# Problem
Without the pictures, print the lines from the one holding "thumb tip: (198, 333)" through the last line below, both included, exactly as they stand.

# Provided records
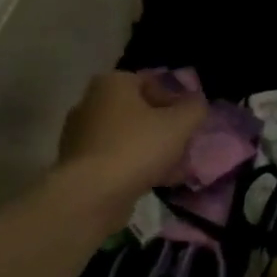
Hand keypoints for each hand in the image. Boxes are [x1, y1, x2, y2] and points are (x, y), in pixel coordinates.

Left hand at [57, 71, 206, 209]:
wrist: (91, 195)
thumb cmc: (136, 148)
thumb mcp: (179, 124)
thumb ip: (194, 108)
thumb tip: (197, 102)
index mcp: (112, 84)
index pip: (152, 82)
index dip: (177, 100)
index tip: (191, 122)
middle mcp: (91, 103)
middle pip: (140, 112)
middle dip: (166, 129)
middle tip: (186, 146)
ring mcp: (81, 135)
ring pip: (129, 138)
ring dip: (153, 150)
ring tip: (176, 169)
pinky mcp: (79, 165)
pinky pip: (116, 159)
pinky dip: (136, 167)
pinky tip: (157, 182)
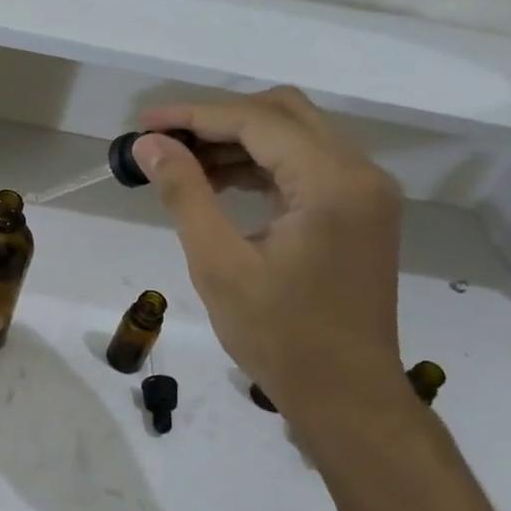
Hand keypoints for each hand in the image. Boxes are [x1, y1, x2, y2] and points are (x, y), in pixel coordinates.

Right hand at [135, 88, 408, 422]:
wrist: (346, 396)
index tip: (144, 123)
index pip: (257, 121)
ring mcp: (366, 193)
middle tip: (163, 138)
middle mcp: (360, 173)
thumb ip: (185, 194)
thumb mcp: (219, 263)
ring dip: (239, 141)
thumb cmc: (279, 336)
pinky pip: (307, 167)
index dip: (195, 115)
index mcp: (332, 182)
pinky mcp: (361, 213)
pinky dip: (262, 165)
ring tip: (181, 161)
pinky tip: (220, 182)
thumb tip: (150, 144)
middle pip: (284, 114)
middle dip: (218, 119)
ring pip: (297, 137)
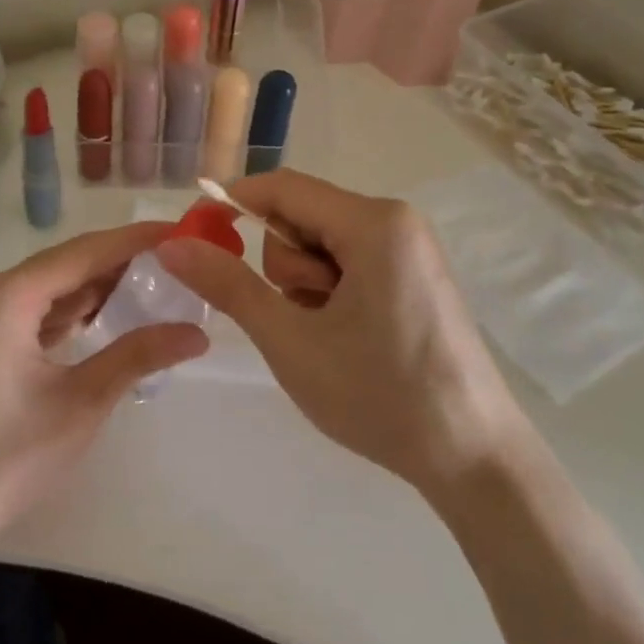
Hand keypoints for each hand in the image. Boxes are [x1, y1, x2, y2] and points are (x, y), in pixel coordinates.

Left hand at [0, 224, 209, 561]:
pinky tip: (114, 316)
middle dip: (123, 262)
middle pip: (69, 264)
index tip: (184, 232)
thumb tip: (198, 333)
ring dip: (101, 287)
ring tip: (160, 285)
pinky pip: (38, 310)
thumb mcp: (80, 404)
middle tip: (181, 262)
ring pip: (54, 287)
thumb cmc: (4, 459)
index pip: (85, 252)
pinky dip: (76, 311)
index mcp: (7, 297)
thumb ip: (138, 356)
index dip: (136, 240)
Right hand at [158, 170, 529, 497]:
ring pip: (322, 246)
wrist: (472, 456)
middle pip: (303, 218)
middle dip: (286, 267)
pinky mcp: (415, 276)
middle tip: (303, 321)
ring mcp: (410, 249)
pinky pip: (350, 265)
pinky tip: (353, 341)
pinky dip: (332, 296)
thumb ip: (228, 285)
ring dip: (308, 288)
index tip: (197, 238)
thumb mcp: (289, 340)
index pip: (283, 188)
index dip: (233, 204)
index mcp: (373, 222)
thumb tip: (172, 244)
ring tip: (332, 338)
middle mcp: (396, 221)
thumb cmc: (378, 394)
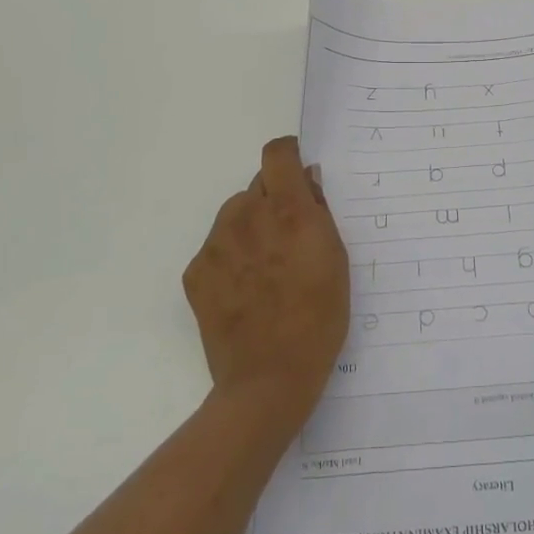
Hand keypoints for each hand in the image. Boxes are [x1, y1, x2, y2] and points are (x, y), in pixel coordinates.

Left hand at [182, 137, 349, 423]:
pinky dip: (231, 254)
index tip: (297, 172)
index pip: (277, 154)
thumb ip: (319, 212)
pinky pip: (216, 244)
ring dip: (250, 224)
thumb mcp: (337, 259)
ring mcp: (216, 243)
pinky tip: (245, 287)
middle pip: (257, 185)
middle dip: (273, 199)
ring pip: (234, 212)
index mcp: (288, 210)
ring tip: (265, 266)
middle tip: (287, 236)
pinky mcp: (196, 270)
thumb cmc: (319, 318)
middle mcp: (247, 216)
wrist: (268, 379)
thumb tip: (306, 180)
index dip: (288, 156)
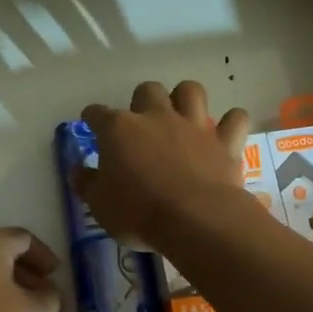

# The answer
thumb tip: (198, 333)
ring dip: (101, 287)
ring tip: (160, 285)
pinky pip: (38, 310)
thumb mcp: (80, 404)
middle tip: (181, 262)
ring pip: (54, 287)
thumb cmc: (4, 459)
index pip: (85, 252)
pinky dip: (76, 311)
index mcp: (7, 297)
thumb ip: (138, 356)
index dip: (136, 240)
Right hand at [158, 170, 529, 497]:
ring pip: (322, 246)
wrist: (472, 456)
middle pip: (303, 218)
middle dip: (286, 267)
pinky mcp: (415, 276)
middle tip: (303, 321)
ring mcp: (410, 249)
pinky pip: (350, 265)
pinky tip: (353, 341)
pinky dip: (332, 296)
thumb ip: (228, 285)
ring dip: (308, 288)
index tip: (197, 238)
thumb mcp: (289, 340)
index pip: (283, 188)
index dip: (233, 204)
index mcp: (373, 222)
thumb tip: (172, 244)
ring tip: (332, 338)
middle mcp: (396, 221)
thumb cmc: (378, 394)
Hand keypoints for each hand in the image. Boxes are [x1, y1, x2, y2] and points are (x, y), in pixel coordinates.

Left hand at [182, 137, 349, 423]:
pinky dip: (231, 254)
index tip: (297, 172)
index pip: (277, 154)
thumb ip: (319, 212)
pinky pip: (216, 244)
ring dip: (250, 224)
thumb mcp: (337, 259)
ring mcp: (216, 243)
pinky tip: (245, 287)
middle pip: (257, 185)
middle dip: (273, 199)
ring pip: (234, 212)
index mcp: (288, 210)
ring tip: (265, 266)
middle tip: (287, 236)
pinky mcp: (196, 270)
thumb cmc: (319, 318)
middle mcp: (247, 216)
wrist: (268, 379)
thumb tip: (306, 180)
index dip: (288, 156)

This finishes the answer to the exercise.